GREENVILLE, N.C (WNCT) – The first Tuesday of May is World Asthma Day, a day dedicated to educating people about the lifelong impacts of the disease.
At ECU Health, its Pediatric Asthma Program has served Eastern North Carolina for more than 25 years, working to decrease emergency department visits and increase the quality of life for children with asthma.
Asthma is a respiratory condition that makes it hard to breathe. Those with ECU Health said it can be set off by environmental triggers.
“It could be a bunch of different things. It could be like seasonal allergies, kin of the environment,” said ECU Health Pediatric Outpatient Clinic Nurse Manager Jeston Gurkins. “So recently, we had that forest fire, so that was a big one, we saw an influx of patients for that, it could be just the weather in general.”
Emily Wood is a parent of one of the many children ECU Health treats. She said her daughter, Madelyn, was diagnosed with asthma at age two after multiple hospital visits.
“She was my first child, brand new parent and I was really scared, and we didn’t really know what was going on at first, but then she was diagnosed with asthma,” Wood said.
After diagnosis, Wood said Madelyn received a visit from the pediatric asthma team.
“She came to my house and she educated me on asthma as a disease process, she educated me on the medication and the supplies that have to do with asthma,” Wood said.
The team educates patients and their families about the disease, treatments and care plans.
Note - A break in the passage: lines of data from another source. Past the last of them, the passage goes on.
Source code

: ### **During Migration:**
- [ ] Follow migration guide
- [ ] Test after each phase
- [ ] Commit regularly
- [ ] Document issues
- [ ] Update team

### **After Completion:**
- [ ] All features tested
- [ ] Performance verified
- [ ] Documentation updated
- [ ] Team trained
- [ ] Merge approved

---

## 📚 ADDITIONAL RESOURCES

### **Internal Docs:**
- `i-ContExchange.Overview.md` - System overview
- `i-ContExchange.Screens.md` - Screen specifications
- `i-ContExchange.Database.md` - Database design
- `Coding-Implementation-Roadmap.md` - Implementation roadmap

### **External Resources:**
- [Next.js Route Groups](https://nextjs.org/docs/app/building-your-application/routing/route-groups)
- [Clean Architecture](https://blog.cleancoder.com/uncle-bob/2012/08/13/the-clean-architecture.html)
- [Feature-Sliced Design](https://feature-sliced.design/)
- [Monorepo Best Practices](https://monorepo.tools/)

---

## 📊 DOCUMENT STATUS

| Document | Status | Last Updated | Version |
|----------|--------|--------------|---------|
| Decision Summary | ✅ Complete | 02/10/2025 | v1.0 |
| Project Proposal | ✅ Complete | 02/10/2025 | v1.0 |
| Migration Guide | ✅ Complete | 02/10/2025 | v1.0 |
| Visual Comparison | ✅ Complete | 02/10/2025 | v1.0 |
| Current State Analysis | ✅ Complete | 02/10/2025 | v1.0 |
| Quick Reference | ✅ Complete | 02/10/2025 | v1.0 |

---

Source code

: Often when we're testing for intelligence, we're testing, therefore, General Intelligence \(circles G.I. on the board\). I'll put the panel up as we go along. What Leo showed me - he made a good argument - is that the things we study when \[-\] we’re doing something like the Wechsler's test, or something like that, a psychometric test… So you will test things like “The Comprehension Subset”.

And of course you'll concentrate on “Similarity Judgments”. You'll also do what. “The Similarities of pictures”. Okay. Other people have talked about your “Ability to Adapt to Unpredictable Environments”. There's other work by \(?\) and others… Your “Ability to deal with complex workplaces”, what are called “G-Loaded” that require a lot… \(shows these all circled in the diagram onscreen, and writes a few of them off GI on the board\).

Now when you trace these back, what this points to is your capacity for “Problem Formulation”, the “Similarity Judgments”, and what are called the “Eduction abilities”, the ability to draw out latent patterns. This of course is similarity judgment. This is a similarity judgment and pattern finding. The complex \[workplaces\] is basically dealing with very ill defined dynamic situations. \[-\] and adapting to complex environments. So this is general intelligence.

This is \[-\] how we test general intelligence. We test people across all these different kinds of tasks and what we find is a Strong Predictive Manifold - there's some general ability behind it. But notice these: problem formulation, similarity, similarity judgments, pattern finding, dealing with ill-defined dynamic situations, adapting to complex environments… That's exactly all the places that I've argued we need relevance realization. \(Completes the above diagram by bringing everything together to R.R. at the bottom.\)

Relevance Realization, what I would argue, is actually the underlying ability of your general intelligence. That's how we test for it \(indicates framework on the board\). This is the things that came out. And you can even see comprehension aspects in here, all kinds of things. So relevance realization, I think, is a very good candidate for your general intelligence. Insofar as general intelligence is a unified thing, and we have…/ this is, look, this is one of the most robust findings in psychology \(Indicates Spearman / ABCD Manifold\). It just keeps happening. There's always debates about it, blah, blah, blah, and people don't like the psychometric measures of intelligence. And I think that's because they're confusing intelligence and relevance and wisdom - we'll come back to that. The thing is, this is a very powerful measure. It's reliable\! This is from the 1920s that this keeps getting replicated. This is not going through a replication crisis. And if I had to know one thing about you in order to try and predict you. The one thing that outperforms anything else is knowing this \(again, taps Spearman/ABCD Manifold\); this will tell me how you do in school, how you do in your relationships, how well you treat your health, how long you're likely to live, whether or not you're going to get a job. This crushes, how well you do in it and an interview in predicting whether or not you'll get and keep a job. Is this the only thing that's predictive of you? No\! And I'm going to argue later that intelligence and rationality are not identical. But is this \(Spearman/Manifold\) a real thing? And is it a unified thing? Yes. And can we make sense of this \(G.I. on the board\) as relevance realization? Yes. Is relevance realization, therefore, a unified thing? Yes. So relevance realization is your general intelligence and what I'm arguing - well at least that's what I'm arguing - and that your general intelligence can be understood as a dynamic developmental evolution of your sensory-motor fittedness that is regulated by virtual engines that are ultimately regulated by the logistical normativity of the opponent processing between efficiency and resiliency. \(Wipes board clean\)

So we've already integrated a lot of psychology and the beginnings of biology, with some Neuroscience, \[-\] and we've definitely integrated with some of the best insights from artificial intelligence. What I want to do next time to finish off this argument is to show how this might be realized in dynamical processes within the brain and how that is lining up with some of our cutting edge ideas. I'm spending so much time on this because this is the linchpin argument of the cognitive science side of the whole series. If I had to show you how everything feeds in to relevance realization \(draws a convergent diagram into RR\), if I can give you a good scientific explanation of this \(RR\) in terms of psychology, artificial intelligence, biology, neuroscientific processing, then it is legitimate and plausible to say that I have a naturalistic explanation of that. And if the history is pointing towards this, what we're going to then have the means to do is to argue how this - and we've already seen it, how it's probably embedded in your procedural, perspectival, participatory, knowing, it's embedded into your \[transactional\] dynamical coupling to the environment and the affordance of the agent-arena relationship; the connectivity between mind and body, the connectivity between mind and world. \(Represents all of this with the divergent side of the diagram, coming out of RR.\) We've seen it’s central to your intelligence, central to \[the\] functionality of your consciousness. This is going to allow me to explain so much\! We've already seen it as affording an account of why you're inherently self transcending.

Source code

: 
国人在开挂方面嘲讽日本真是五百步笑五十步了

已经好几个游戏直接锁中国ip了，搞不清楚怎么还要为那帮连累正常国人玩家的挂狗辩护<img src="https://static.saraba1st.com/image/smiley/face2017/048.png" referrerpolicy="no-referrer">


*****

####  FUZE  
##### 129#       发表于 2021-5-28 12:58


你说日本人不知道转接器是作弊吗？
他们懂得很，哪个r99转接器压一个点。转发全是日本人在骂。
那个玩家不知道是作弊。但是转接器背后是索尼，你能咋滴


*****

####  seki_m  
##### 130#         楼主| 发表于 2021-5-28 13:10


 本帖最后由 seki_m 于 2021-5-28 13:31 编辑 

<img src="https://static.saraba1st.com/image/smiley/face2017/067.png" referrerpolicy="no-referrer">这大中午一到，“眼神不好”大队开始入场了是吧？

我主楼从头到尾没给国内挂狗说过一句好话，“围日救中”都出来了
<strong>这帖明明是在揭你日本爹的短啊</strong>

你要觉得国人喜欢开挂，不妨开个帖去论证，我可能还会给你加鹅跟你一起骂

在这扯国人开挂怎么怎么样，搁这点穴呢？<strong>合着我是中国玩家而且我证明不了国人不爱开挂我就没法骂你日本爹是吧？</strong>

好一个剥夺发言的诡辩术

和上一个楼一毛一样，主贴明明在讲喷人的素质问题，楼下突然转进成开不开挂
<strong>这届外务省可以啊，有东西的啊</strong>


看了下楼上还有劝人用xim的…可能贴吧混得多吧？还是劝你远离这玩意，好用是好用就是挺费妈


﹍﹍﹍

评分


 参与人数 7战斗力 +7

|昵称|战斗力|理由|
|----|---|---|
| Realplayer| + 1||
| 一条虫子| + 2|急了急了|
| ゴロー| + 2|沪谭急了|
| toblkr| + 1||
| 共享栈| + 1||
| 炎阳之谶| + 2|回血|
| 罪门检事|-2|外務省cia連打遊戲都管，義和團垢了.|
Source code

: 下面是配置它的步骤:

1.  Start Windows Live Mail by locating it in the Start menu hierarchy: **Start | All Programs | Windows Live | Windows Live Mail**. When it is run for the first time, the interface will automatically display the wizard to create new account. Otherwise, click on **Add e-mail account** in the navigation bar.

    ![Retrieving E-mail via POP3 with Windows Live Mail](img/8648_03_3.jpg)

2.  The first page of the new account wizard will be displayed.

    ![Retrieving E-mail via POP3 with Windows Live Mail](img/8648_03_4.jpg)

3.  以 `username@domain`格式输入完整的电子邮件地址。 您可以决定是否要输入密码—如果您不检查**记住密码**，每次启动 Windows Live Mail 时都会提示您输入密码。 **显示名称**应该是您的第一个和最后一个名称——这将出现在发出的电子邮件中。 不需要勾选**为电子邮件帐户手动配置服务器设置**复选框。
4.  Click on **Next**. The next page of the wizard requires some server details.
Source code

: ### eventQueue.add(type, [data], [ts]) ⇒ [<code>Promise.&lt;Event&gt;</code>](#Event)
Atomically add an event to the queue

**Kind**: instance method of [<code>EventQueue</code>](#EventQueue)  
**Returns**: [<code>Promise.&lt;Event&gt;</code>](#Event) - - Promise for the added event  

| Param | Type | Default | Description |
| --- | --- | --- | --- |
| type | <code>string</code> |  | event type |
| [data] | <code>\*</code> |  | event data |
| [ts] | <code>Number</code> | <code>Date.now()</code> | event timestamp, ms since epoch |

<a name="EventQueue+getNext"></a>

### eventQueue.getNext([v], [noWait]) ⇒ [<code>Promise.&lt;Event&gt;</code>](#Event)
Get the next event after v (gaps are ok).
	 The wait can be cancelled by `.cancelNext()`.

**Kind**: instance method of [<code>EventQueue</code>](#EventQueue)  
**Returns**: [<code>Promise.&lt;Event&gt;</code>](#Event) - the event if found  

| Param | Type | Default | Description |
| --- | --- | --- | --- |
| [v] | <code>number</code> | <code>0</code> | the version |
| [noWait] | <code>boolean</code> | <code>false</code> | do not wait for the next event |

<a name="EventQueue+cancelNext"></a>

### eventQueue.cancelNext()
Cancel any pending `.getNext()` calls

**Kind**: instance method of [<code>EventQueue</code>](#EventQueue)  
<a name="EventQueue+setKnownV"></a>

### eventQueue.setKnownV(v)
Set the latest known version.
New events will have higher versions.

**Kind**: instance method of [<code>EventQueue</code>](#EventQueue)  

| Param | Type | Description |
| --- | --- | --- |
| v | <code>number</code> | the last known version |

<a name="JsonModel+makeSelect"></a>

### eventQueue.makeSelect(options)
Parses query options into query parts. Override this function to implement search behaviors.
“We do education in the clinics, education in the hospitals, we go out and do education in the field, through home visits, virtual visits, school visits are really big for us,” said ECU Health Respiratory Care Manager Candace Cahoon. “Most of the time, we receive referrals either through ED visits or hospitalizations, however, we also receive referrals through PCPs, their primary care physicians. Our main goal is prevention.”
Those with ECU Health said asthma is a lifelong thing.
“Unfortunately, asthma isn’t always thought of as severe of a disease as it is. Asthma can kill, you really have to be conscious of the disease process, you have to understand it and what you need to do to keep yourself under control,” Cahoon said.
Now, Madelyn is 14.
“It makes me feel really good because now she’s 14 years old, so she’s not with me all the time, she’s away at school, she’s with friends, she knows how to handle her asthma should she have problems come up,” Wood said.